=== Written exercise ===
In the entries below, write out word for word every line from the one containing "locality: Vicinity of" through the one containing "family: Lauraceae", including both of those lines.

=== Records for the task ===
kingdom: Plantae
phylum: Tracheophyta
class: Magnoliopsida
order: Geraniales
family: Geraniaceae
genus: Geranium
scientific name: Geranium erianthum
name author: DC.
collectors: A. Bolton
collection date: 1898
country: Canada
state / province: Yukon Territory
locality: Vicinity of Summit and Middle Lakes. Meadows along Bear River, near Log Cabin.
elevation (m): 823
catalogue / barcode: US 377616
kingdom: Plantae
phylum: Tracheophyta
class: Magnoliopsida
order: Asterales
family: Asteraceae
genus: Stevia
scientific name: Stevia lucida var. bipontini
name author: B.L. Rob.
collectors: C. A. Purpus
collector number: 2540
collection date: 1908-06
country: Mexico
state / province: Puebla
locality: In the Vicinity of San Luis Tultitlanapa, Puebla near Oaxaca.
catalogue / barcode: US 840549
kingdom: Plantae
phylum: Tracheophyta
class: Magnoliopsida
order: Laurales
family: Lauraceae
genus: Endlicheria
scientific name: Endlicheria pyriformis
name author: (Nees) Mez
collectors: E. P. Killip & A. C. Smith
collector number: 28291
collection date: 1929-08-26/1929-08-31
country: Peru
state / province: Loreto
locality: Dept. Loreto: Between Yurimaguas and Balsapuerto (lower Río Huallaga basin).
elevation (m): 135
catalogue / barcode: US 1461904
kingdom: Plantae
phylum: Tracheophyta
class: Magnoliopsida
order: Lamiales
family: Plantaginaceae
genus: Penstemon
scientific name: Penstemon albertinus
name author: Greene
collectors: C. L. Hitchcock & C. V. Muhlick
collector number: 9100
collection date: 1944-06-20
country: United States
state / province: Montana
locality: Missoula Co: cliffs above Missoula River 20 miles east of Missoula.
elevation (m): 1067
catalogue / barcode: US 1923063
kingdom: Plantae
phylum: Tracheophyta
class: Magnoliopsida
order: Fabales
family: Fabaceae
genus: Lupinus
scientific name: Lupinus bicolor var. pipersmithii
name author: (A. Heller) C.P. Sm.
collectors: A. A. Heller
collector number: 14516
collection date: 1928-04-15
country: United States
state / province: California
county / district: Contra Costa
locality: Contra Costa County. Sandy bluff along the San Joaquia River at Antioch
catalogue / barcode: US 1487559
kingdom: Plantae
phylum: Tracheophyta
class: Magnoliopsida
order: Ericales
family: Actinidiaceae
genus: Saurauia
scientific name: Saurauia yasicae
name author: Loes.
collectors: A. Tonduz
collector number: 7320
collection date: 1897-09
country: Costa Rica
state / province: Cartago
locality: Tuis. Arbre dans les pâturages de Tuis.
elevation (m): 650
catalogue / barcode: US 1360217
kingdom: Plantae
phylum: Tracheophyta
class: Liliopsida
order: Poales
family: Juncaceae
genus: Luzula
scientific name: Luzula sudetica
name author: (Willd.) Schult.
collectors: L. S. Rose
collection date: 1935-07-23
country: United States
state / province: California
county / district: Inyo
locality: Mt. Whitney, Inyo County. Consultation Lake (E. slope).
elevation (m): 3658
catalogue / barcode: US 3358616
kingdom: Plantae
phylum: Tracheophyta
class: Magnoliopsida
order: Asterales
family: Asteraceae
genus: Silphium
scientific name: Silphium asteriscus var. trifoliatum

=== Written solution ===
locality: Vicinity of Summit and Middle Lakes. Meadows along Bear River, near Log Cabin.
elevation (m): 823
catalogue / barcode: US 377616
kingdom: Plantae
phylum: Tracheophyta
class: Magnoliopsida
order: Asterales
family: Asteraceae
genus: Stevia
scientific name: Stevia lucida var. bipontini
name author: B.L. Rob.
collectors: C. A. Purpus
collector number: 2540
collection date: 1908-06
country: Mexico
state / province: Puebla
locality: In the Vicinity of San Luis Tultitlanapa, Puebla near Oaxaca.
catalogue / barcode: US 840549
kingdom: Plantae
phylum: Tracheophyta
class: Magnoliopsida
order: Laurales
family: Lauraceae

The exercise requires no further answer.